Items from a data source

####

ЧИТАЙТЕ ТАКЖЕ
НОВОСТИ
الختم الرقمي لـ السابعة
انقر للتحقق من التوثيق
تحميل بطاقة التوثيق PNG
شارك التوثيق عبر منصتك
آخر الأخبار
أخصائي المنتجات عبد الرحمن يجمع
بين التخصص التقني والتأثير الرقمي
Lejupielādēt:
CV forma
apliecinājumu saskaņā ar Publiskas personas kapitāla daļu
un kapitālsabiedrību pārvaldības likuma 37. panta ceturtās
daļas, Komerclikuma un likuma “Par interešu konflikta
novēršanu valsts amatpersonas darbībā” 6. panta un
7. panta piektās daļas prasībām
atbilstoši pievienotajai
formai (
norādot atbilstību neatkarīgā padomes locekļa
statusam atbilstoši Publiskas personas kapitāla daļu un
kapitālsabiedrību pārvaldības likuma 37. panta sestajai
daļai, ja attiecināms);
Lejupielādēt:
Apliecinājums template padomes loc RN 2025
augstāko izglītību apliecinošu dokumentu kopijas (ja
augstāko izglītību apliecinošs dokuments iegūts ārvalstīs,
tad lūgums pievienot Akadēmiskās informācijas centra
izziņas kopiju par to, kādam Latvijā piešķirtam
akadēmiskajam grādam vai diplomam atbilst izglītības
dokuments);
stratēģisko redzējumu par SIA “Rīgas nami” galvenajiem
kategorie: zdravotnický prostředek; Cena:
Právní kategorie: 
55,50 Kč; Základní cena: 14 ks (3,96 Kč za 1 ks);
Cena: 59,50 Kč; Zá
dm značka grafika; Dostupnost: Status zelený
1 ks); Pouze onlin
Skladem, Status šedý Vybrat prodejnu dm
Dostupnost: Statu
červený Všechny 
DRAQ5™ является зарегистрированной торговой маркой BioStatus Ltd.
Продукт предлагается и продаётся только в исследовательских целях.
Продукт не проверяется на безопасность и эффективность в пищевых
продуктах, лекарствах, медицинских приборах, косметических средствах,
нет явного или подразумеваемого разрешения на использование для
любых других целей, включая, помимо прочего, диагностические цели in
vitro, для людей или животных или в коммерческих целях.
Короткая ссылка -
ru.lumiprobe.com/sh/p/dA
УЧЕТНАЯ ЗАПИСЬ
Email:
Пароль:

####

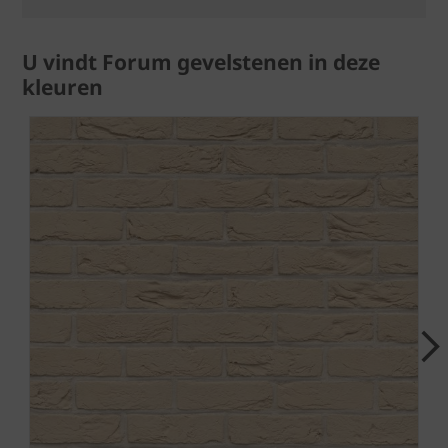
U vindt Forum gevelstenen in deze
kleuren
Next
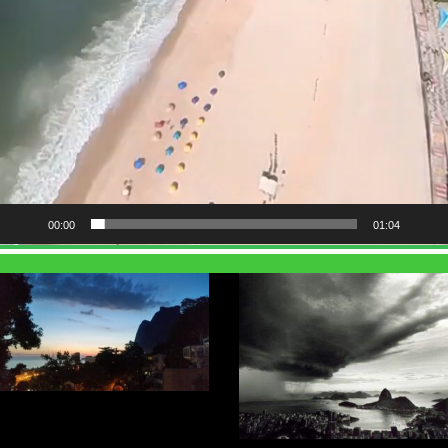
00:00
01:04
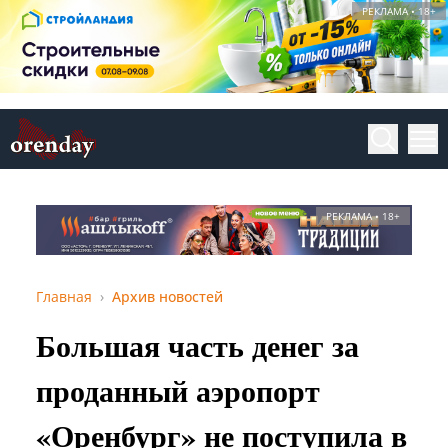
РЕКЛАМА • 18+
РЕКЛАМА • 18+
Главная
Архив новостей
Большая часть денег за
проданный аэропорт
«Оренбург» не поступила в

####

▸ Work request
A word-for-word copy of the lines above from the one with "augstāko izglītību apliecinošu" through the one with "stratēģisko redzējumu par", inclusive, is the only output wanted.

▸ Finished task
augstāko izglītību apliecinošu dokumentu kopijas (ja
augstāko izglītību apliecinošs dokuments iegūts ārvalstīs,
tad lūgums pievienot Akadēmiskās informācijas centra
izziņas kopiju par to, kādam Latvijā piešķirtam
akadēmiskajam grādam vai diplomam atbilst izglītības
dokuments);
stratēģisko redzējumu par SIA “Rīgas nami” galvenajiem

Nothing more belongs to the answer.